─── 読む文章 ───

LIFF アプリでは以下のようなサービスを実現することができます。
- LINE活用One to Oneマーケティング 開発・運用コストを抑えたデジタル顧客接点作り
- メガネスーパー各店舗で使えるLINEを活用した「アイケアアンバサダー」の開発を支援 〜LINEを活用した友達紹介クーポンで口コミマーケティングを促進〜
最近話題の LINE ミニアプリも LIFF を利用したプラットフォームです。
ということで本ブログでは、React と CDK を利用して LIFF アプリを作成する方法について紹介しようと思います。
進め方
サンプルアプリをデプロイし、そのコードにおける重要な箇所を説明していきます。React(React Native for Web) や CDK についての理解が浅い方は、先に以下を学習してください。
- React Tutorial
- Create React Appで作成したReactアプリにReact Native for Webを導入する
- AWS CDKで Infrastructure as Code インフラの構築・改善をもっと早く!
- CDK WorkShop
本ブログのゴール
この環境を作成していきます。
バックエンドのリソースはサーバーレス構成( API Gateway , Lambda )とし、フロントアプリは一旦ローカルで起動します。
作業は以下の順で進めていきます。
- LINE ログイン/LIFF アプリの登録
- CDK で AWS リソースをデプロイ
- ローカル環境のアプリから API を実行
それでは早速やっていきましょう!!
LINE ログイン/LIFF アプリの登録
LIFF アプリで LINE ログインを機能を実装するためには、LINEログインチャネル、およびLIFFアプリの登録が必要です。これらの作業はLINE Developerにて実施します。
LINE Developer にログインし、新規チャネルの作成からLINEログインを作成します。
任意のチャネル名、チャネル説明を入力、アプリタイプとしてウェブアプリを選択し、作成ボタンをクリックします。
作成した LINE ログインに LIFF を追加します。
任意の LIFF アプリ名、サイズを入力、エンドポイント URL にhttps://localhost:3000
、Scope を openid とし、作成ボタンをクリックします。
エンドポイント URL は、 Token が発行された後にリダイレクトされる URL です。今回はローカル環境でフロントアプリを起動するのでhttps://localhost:3000
とします。また Scope を openid とすることで、 id_token が発行されます。
これにて LINE ログイン/LIFF アプリの登録作業は完了です。チャネル ID、LIFF ID、LIFF URL は後ほど利用しますのでメモしておいてください。

───

課題 >> LIFF アプリの作り方を紹介する文章を、最後の文の後から書き継ぐこと。 データはこの文章とは無関係である。

─── 提供データ ───

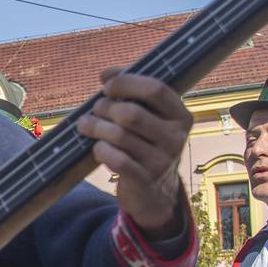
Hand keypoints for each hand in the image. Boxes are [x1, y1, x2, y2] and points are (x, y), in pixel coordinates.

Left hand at [77, 68, 191, 232]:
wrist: (156, 192)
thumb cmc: (146, 144)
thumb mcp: (149, 119)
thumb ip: (132, 93)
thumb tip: (106, 74)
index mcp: (181, 116)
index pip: (155, 90)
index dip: (126, 83)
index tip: (106, 85)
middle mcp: (176, 138)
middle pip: (132, 113)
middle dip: (105, 108)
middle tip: (95, 109)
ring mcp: (162, 161)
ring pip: (120, 136)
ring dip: (96, 127)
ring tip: (86, 124)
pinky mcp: (145, 180)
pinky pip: (117, 159)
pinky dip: (101, 150)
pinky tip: (97, 147)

───

回答 >>
CDK で AWS リソースをデプロイ
次に CDK を利用して AWS リソースを作成します。環境変数のCLIENT_ID
に先ほどのチャネル IDをセットし、サンプルアプリを clone したリポジトリにて 以下のコマンドを実行します。※ AWS CLI で AWS に接続できる環境で実施してください。
yarn yarn backend:build yarn backend:deploy
このコマンドで以下の AWS リソースを作成しています。
- API Gateway
- Lambda Layer
- Lambda Authorizer
- Lambda
LINE ログインにおいて重要な役割をはたす Lambda Authorizer について解説します。 Lambda Authorizer は Lambda を使用して API メソッドへのアクセスを制御する機能です。今回は Lambda Authorizer の中で LINE ログインにより発行されたid_token
を検証し、正常なトークンであればメインの Lambda を実行するような実装としています。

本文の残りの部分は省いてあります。